Юная барабанщица смотрела особенным, внимательным взглядом, значения которого он разобрать не мог и стал краснеть.
– Только это тайна! – жалобно прошептал Юлий, обращаясь к брату за помощью; опустившись на колено, он стоял у подножия кровати, не разгибаясь.
– Господа! – живо откликнулся Громол. – У Юльки тайна! Большая и страшная! Прошу всех выйти! Убирайтесь, говорю, к чертовой матери! Речь идет не более и не менее, как о государственной тайне! – Тут уж Громол прыснул.
Когда народ вышел, сдержанно ухмыляясь, Юлий забрался в постель к брату. Печать недоброй перемены проступала столь явственно, что Юлий стеснялся смотреть в лицо Громолу и блудливо отводил глаза, опасаясь выдать обуревающие его сомнения, жалость и тревогу.

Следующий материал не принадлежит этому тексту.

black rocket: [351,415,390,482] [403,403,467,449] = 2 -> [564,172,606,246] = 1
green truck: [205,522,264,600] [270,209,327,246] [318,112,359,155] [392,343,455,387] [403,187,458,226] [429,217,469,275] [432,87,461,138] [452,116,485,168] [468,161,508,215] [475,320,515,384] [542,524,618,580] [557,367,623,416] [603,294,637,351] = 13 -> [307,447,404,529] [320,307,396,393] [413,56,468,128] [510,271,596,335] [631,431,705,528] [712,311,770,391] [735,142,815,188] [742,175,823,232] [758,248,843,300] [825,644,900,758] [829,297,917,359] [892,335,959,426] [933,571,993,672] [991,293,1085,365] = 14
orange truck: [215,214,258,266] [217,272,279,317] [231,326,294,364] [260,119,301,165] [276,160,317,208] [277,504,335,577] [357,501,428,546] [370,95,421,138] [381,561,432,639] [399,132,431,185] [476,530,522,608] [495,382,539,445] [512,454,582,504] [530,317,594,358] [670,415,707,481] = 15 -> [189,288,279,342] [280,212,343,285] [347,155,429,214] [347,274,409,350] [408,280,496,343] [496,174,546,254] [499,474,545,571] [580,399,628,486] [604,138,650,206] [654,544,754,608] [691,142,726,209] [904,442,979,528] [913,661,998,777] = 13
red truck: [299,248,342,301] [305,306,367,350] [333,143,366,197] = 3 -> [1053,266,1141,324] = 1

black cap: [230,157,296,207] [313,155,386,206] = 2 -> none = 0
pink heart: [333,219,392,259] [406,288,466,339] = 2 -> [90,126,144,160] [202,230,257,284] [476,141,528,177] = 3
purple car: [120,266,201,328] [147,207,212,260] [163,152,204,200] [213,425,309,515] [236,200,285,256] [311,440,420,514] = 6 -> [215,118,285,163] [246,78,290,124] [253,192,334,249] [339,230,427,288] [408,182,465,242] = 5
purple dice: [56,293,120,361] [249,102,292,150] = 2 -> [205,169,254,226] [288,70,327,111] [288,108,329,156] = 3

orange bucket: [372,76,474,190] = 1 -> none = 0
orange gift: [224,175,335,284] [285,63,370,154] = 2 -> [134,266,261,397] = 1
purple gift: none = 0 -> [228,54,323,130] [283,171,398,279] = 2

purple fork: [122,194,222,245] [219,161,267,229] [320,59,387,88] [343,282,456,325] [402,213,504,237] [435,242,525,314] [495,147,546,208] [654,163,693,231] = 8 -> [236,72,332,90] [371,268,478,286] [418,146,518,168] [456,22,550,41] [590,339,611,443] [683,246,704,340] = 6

Странные эти ужимки не укрылись от наследника.
– Знаешь, что про тебя говорят, Юлька? – снова развеселился он. Юлий подозревал, что ничего особенно хорошего не говорят, но промолчал, не стал делиться своими предположениями. Однако и Громол, надо отдать должное, опустил этот предмет вовсе и, еще раз переменившись, воскликнул с чувством: – Братишка! – В глазах его заблестели так поразившие Юлия слезы. Он кинулся тискать младшего брата, потянул к себе, обнял, толкнул в плечо, принялся пихать и терзать – вполне ощутимо.
– Ах ты, боже ж мой! – повторял он, задыхаясь. – Братишка! Почему ты меня забросил? Ты нигде не бываешь… тебя никто не знает. Я эту дурь из тебя выбью – да! – И действительно, пребольно Юлия колотил. – Я сделаю еще из тебя настоящего молодца, ты у меня с рогатиной на кабана пойдешь! Послушай, да ты в лапту-то играть умеешь, а?
– Умею, – едва вякнул Юлий и снова был смят всесокрушающим порывом братской нежности.
– Вот то-то и оно! То-то! Да! Я тебя заставлю! Прыгать-то через веревочку заставлю – да! Слушай, когда я возьму власть, велю посжигать книги.
– О-о! – только и выдавил из себя полузадушенный неистовыми объятиями Юлий. Громол же, не запинаясь, мчался и дальше – напролом через пень-колоду.
– Во всем этом чертовом государстве книги позапрещаю, если только ты сейчас же, сейчас же, слышишь? сейчас же не поклянешься что…
– Что?
– Что ты меня любишь! Сейчас же, слышишь! Клянись! – Громол отстранился, он тяжело дышал, глаза безумно сверкали.